All ETDs from UAB

Advisory Committee Chair

Anita B Hjelmeland

Advisory Committee Members

Susan Bellis

Douglas Hurst

Louis Burt Nabors

Christopher Willey

Karina Yoon

Document Type


Date of Award


Degree Name by School

Doctor of Philosophy (PhD) Heersink School of Medicine


Glioblastoma (GBM) is the most common adult primary malignant brain tumor with a median survival of about 15 months, even after aggressive treatment. Treatment of GBM is difficult for multiple reasons including the location of the tumor, tumor invasiveness, and the high degree of both inter-and intra-tumoral heterogeneity. Contributing to intratumoral heterogeneity are highly tumorigenic, stem-like tumor cells, with the capacity to self-renew and propagate the tumor, termed brain tumor initiating cells (BTICs). BTICs are also commonly therapy resistant, highly invasive, and metabolically plastic with elevated expression of glucose transporter 3 (GLUT3) allowing them to preferentially survive in low nutrient microenvironments.

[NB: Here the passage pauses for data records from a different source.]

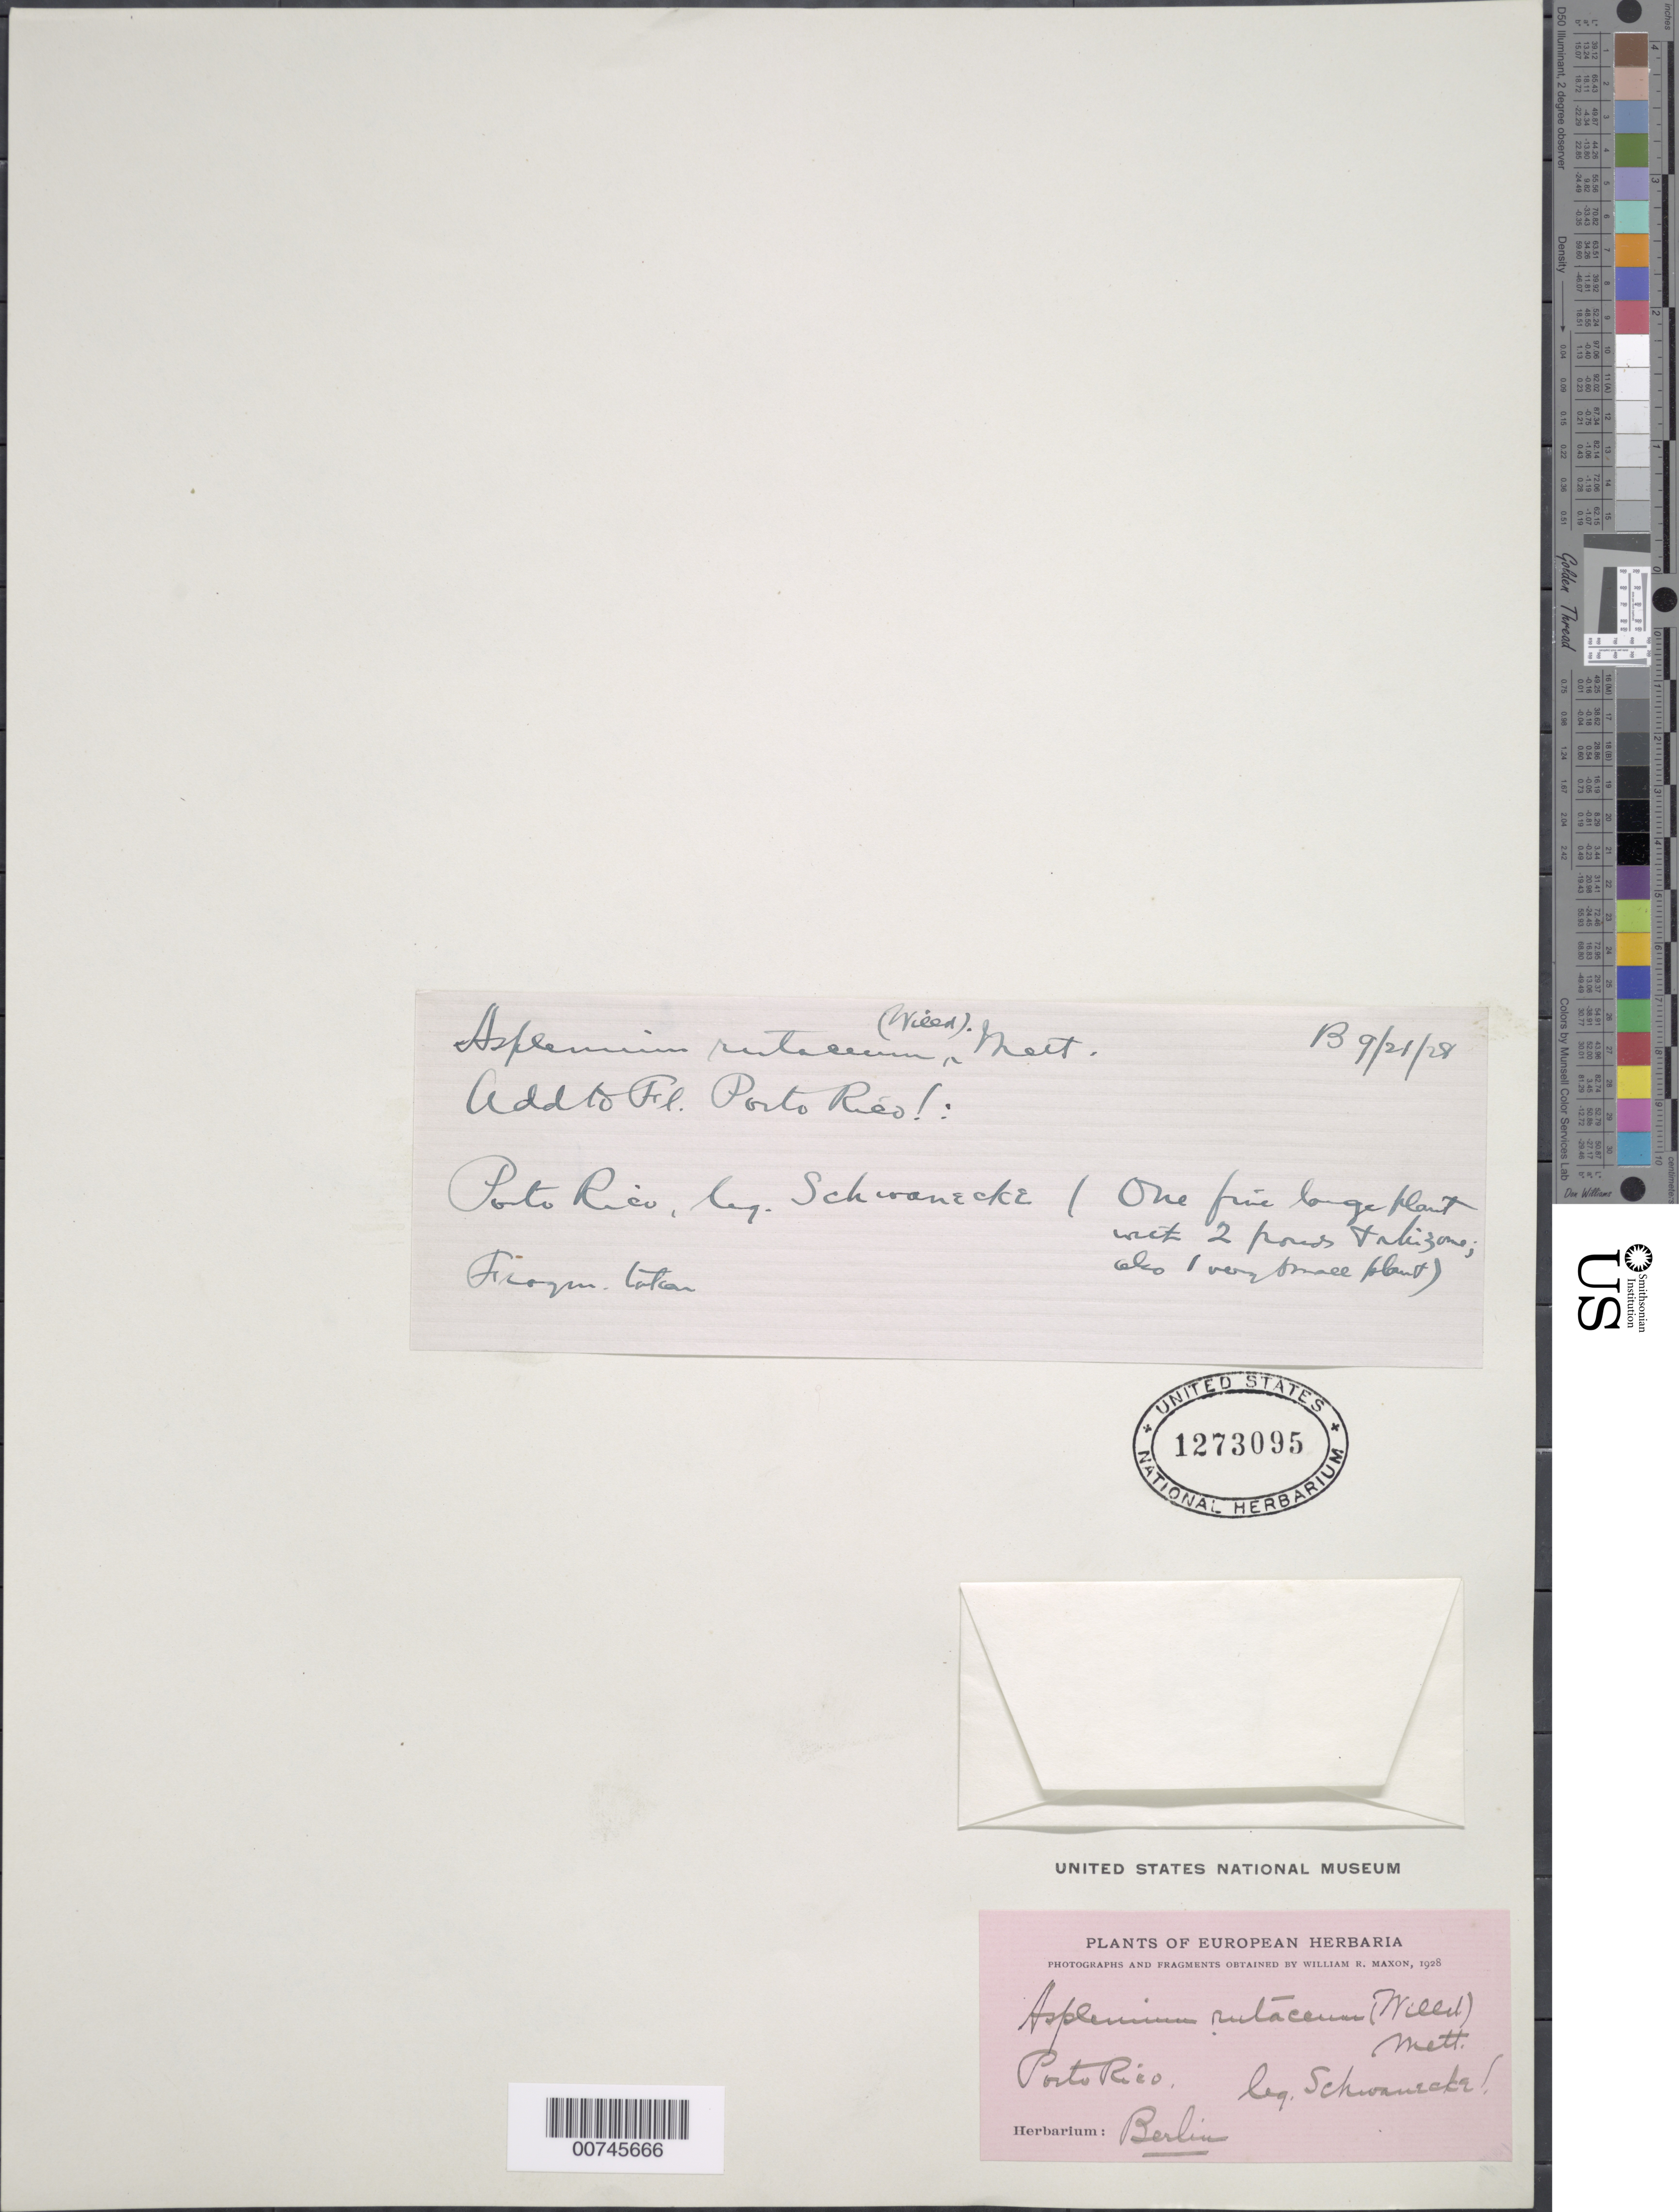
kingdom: Plantae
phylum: Tracheophyta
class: Polypodiopsida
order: Polypodiales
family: Aspleniaceae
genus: Asplenium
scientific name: Asplenium rutaceum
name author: (Willd.) Mett.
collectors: C. Shoemaker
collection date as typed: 21 Sep 1928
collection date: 1928-09-21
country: Puerto Rico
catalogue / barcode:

GLUT3 correlated with poor patient prognosis in GBM, a segregation not seen with GLUT1, another glucose transporter isoform highly expressed in cancers. Data from the literature indicated that GLUT3 correlated with metastasis in several solid tumors and we found elevated GLUT3 expression at the GBM invasive edge. We therefore investigated the role of GLUT3 in invasion using overexpression as a model system. Overexpression of GLUT3 promoted GBM PDX invasion both in vitro and in vivo, a phenotype not seen with GLUT1 overexpression. Generating chimeric proteins in which regions of low homology between GLUT1 and GLUT3 were swapped, we demonstrated a role for the C-terminus in the pro-invasive GLUT3 phenotype. Considering the importance of GLUTs in the glycolytic shift of GBM cells, the restricted expression of GLUT3 in non-tumor tissues, the role of GLUT3 in BTIC survival and the correlation of GLUT3 with poor patient prognosis, GLUT3 is a promising target for novel anti-GBM therapy development. Using structure based virtual screening we predicted compounds likely to bind GLUT3 that were then assessed for their ability to inhibit both glucose uptake and growth of GBM cells derived from human xenografts. From the first screen, two compounds were identified as leads with the ability to decrease glucose uptake and GBM growth. We then performed a second screen which identified improved compounds with an IC50¬ of 300-500 nM, but additional studies are needed to improve the efficacy, stability, solubility, and specificity of these compounds so they could ultimately be moved toward the clinic.